The absence of legislative codes is helpful in some ways and very troublesome in others

AKD Securities & Safe Deposit Company Ltd.
Nov 16 - 22, 1996

In western stock markets talk of takeovers and mergers gets the investment bankers' creative juices going. Hostile takeovers are the stuff of best sellers. The logic is that fear of takeovers keeps managements performing and being nice to shareholders. In a large shareholders democracy driven by professional managements rather than owner entrepreneurs, dividend records and share price performance becomes the primary object of corporate policy. In the takeover jungle, performance less than the market is a crime and 'punishment' through a takeover is fair revenge by shareholders. Takeovers encourage companies to perform and directors to be mindful of all the shareholders' interests — not just their own. Also, takeover activity is a catalyst in turning round depressed over-sold markets. In the UK and USA takeovers and mergers have been all the rage for nearly twenty years. Europe has been a bit slow, while in Japan the tradition of cross-holdings and cosy corporate relationships means that takeovers are actually frowned upon.

In Pakistan take-over and merger activity is still in its infancy and the total deals done so far can be counted on the fingers of one hand. Two of these have been carried out by AKD Securities of which I must confess at the outset, I am a director and founding member. My limited experience in this market has thrown up the several serious problems which stand in the way of takeovers becoming a significant market force. Currently, I estimate there are over 300 companies trading below or equal to net asset value. Of these, almost half are trading at less than half their NAV. There are some very good 'discount to assets' situations. But there is no way the shareholders can benefit from these discounts. The reasons are to do with market structure and lack of a regulatory frame-work.

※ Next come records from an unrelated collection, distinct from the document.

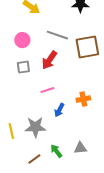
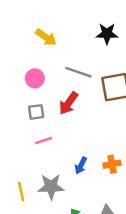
pink line: (47, 90) -> (44, 141), moved
orange cross: (83, 99) -> (112, 164), moved

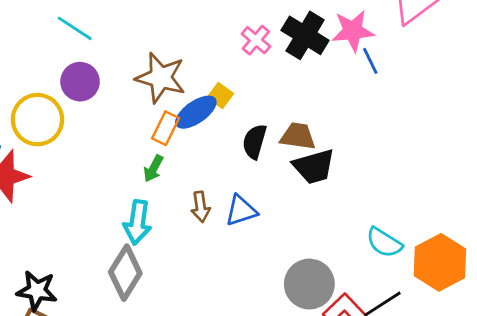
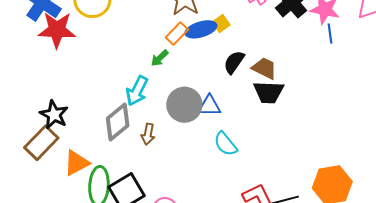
brown arrow: (201, 207) -> (148, 134), moved
cyan semicircle: (384, 243) -> (226, 144), moved
gray circle: (309, 284) -> (184, 105), moved

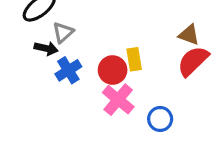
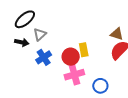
black arrow: (46, 48) -> (22, 42), moved
pink cross: (118, 100) -> (74, 75), turned 36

J Most companies in Pakistan are still run by owner entrepreneurs which generally means that over 51% shares are held by the sponsors. That is no bad thing in itself but unfortunately it is often bad news for the minority shareholders.

J There are no guide-lines or legislative codes on takeovers and mergers. This is actually helpful in some ways (building up stakes on the quiet) and very un-helpful in others, (changing management control).

J Consolidation of accounts is not allowed in Pakistan. This makes it extremely cumbersome to have a 'holding company' or a Hanson style conglomerate.

J There is no clear legislation on changing the board of directors. The Companies Act 1984 only provides for elections every three years. This means that for a bidder, removal of the board of directors is not possible through an EOGM until the next election date. Of course an irate board could destroy the target company during the intervening time. This is ridiculous given that a sitting Prime Minister can be removed through a vote of no confidence anytime during his/her tenure. Yet the shareholders cannot remove the CEO/director or other directors by calling an EOGM. If a bidder waits till the election are near, he runs the risk of being victim to fouling tactics of the target company. The case of Dadabhoy Cement is well known where the shares of a major stake acquired openly and legally from Pak-Kuwait were not transferred in the name of the new owners through delay tactics until after the directors had been elected. Clearly, if the takeovers are going to be possible, shareholders should be able to call an election through an EOGM at any time and vote a new board in. This is one of the most fundamental rights of the shareholders currently not protected by law. The Companies Act 1984 should be amended.

Who should make the policy

The competent authority to do this job can be the KSE itself but it is likely that it would need the backing of the CLA. In the UK there is very little legislative support for the City Code on Takeover and Mergers which works largely through self-regulation. The code is administered by the Panel on takeovers and mergers set up in 1968 on the initiative of the Bank of England, (Dr. Yaqub please take note!). The City code defines the etiquette of all the key players in a takeover or a merger situation in great detail. Its key features:

J that all shareholders of the offeree company must be treated equally both in terms of the information available to them and the price offered. This usually requires the bidder to make a 'public offer' and publish a prospectus.

J The board of the offeree company may not do anything to frustrate the offer. The directors cannot play foul with the offer, for example, by making a rights issue or by causing delays in registration of the shares in the bidders name. Both tactics have been used in Pakistan.

Much of the takeover code will not apply particularly with owner entrepreneurs running the show. India's SEBI has already adopted a takeover code.